To therefore have Origi at a considerably longer price than Philippe Coutinho seems a little strange, with Roberto Firmino and Sadio Mane at shorter odds still than Coutinho. The Belgian scored five league goals in 666 minutes last season, and clearly impressed Jurgen Klopp.

“I’m feeling very good,” Origi told Liverpool’s website this week. “I’m feeling sharp, I’m working very hard and I’m learning every day. If you can do this, of course you reach big things, so that’s my goal this year: to be top on every level and try to be on a high level. I’ve always felt I’m a No.9. I can play alone up front and with another striker – even on the wing – but my strongest position is when I play as a No.9.”

Good enough for me, sunshine.

 

Francesco Guidolin as the first manager to leave his post – 13/2
In the space of one summer, Swansea City have lost last season’s captain, top scorer, top tackler, top passer, most accurate shooter and best chance converter in one summer. They have signed Fernando Llorente, but that defence still looks mighty light.

There’s also the rule of history, which is a thing that I have made up on the spot. In 2014/15, Dick Advocaat took over at Sunderland until the end of the season and unexpectedly kept them up before being given a permanent deal. The transfer window then went badly before Advocaat was the first manager to leave his job last season. For Dick Advocaat in 2015, read Francesco Guidolin in 2016.

Guidolin is not the favourite to go first, for that honour lies with Tony Pulis and West Brom’s own problems in signing players. But, as suggested in Football365’s season predictions, at 13/2, the Italian represents decent value.

 

Hull City to be bottom at Christmas – 11/4
Oh Hull, you big bloody catastrophe of a football club. The Premier League is preached as the Promised Land for football fans, but Hull supporters have got the kind of promotion hangover that involves you sitting by the toilet with a cold flannel on your face drinking Irn-Bru but spilling half of it down last night’s shirt, before attempting one bite of a bacon sandwich and retching violently.

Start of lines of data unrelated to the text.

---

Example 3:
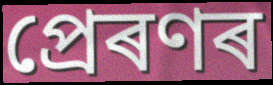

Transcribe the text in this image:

প্ৰেৰণৰ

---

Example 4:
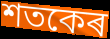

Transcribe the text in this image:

শতকেৰ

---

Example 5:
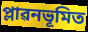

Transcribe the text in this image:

প্লাৱনভূমিত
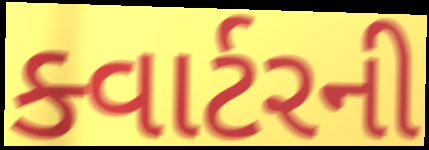
ક્વાર્ટરની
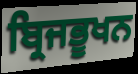
ਬ੍ਰਿਜਭੂਖਨ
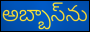
అబ్బాస్‌ను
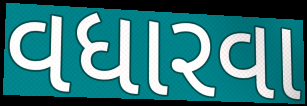
વધારવા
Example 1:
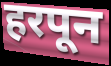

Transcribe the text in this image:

हरपून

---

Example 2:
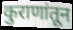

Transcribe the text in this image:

कुराणांतून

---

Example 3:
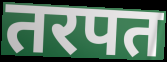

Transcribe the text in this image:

तरपत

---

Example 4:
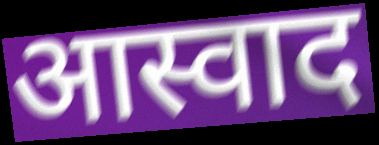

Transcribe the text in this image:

आस्वाद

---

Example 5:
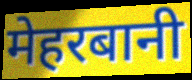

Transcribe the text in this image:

मेहरबानी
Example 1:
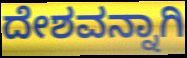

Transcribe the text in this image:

ದೇಶವನ್ನಾಗಿ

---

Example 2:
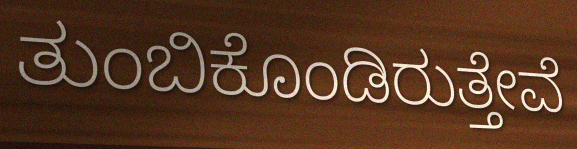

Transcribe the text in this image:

ತುಂಬಿಕೊಂಡಿರುತ್ತೇವೆ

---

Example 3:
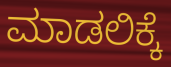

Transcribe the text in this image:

ಮಾಡಲಿಕ್ಕೆ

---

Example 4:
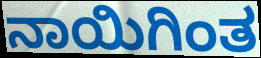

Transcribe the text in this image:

ನಾಯಿಗಿಂತ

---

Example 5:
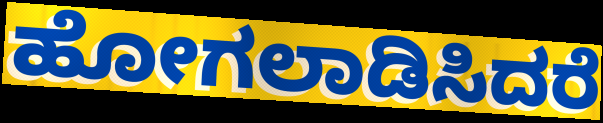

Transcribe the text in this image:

ಹೋಗಲಾಡಿಸಿದರೆ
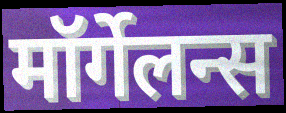
मॉर्गेलन्स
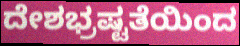
ದೇಶಭ್ರಷ್ಟತೆಯಿಂದ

With Mike Phelan close to becoming the permanent manager by process of elimination, senior players leaving, none arriving and a squad blighted by injuries, Hull are comfortably the least prepared of the promoted clubs. Given that Hull are 7/4 in places to be bottom in May, odds of 11/4 on the same thing happening at Christmas are mighty generous. They could be due a post-takeover transfer market binge in January, you see.

 

Shane Long and Andre Gray to be Premier League top scorer – 66/1
Look, stop laughing and listen for a minute. Please. Oi. Oi. I SAID F**KING LISTEN. WHY DO YOU ALWAYS WAIT UNTIL I GET ANGRY TO FINALLY LISTEN?

Shane Long will not be the top Premier League goalscorer this season. But Paddy Power are offering six places on the market, which in the last three seasons means you needed to score 16, 14 and 17 goals to place. Optimistic yes, but effectively getting 6/1 on Long scoring 15+ goals is a good deal.

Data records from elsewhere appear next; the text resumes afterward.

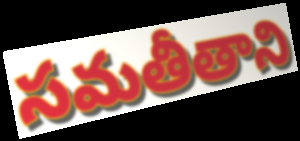
సమతీతాని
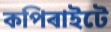
কপিৰাইটে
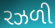
રઝળી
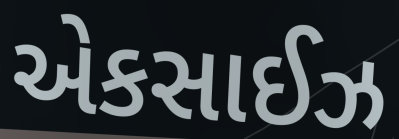
એકસાઈઝ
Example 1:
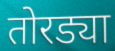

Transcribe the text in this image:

तोरड्या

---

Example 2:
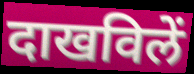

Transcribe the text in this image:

दाखविलें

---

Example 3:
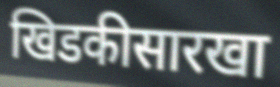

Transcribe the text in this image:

खिडकीसारखा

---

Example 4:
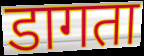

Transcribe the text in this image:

डागता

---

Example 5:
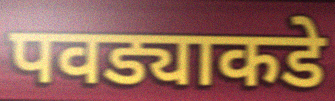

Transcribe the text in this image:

पवड्याकडे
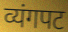
व्यंगपट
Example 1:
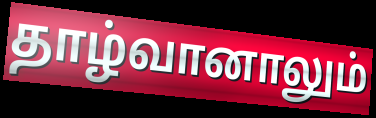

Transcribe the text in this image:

தாழ்வானாலும்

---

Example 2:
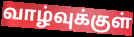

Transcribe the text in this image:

வாழ்வுக்குள்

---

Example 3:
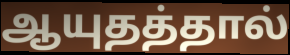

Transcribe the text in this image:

ஆயுதத்தால்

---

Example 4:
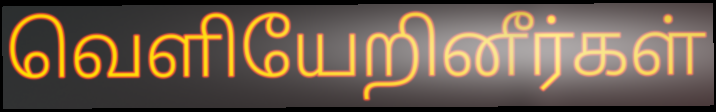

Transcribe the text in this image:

வெளியேறினீர்கள்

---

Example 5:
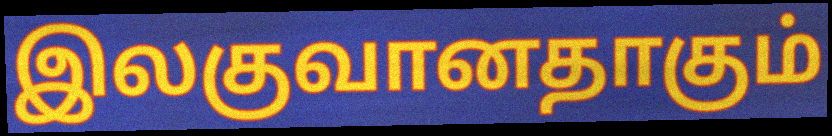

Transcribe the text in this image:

இலகுவானதாகும்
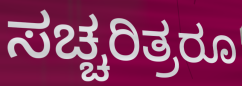
ಸಚ್ಚರಿತ್ರರೂ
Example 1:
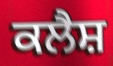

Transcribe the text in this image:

ਕਲੈਸ਼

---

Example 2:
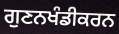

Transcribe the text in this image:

ਗੁਣਨਖੰਡੀਕਰਨ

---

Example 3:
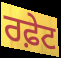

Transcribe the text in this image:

ਰਫ਼ੇਟ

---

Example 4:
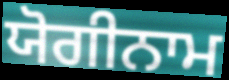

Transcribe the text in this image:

ਯੋਗੀਨਾਮ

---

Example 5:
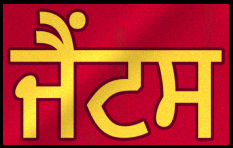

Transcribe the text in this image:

ਜੈਂਟਸ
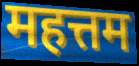
महत्तम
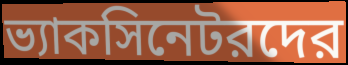
ভ্যাকসিনেটরদের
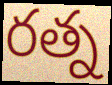
రత్న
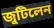
জুটিলেন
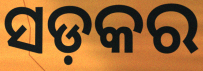
ସଡ଼କର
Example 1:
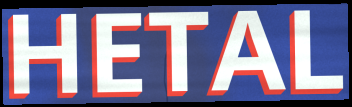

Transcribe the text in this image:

HETAL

That’s even more true when you consider that Graziano Pelle has left the club, meaning Long is a certainty to start every game for which he is fit. The Irishman had his best Premier League scoring season in 2015/16, and only started 23 matches. So at least wait until the end of the season to laugh at me, yeah?

Andre Gray scored nine times in pre-season, and 25 times in the Championship last season as Burnley earned promotion. Odion Ighalo finished one goal outside of a place in this market last season for promoted Watford, and he only scored twice after the turn of the year. Worth a dabble, I’d say.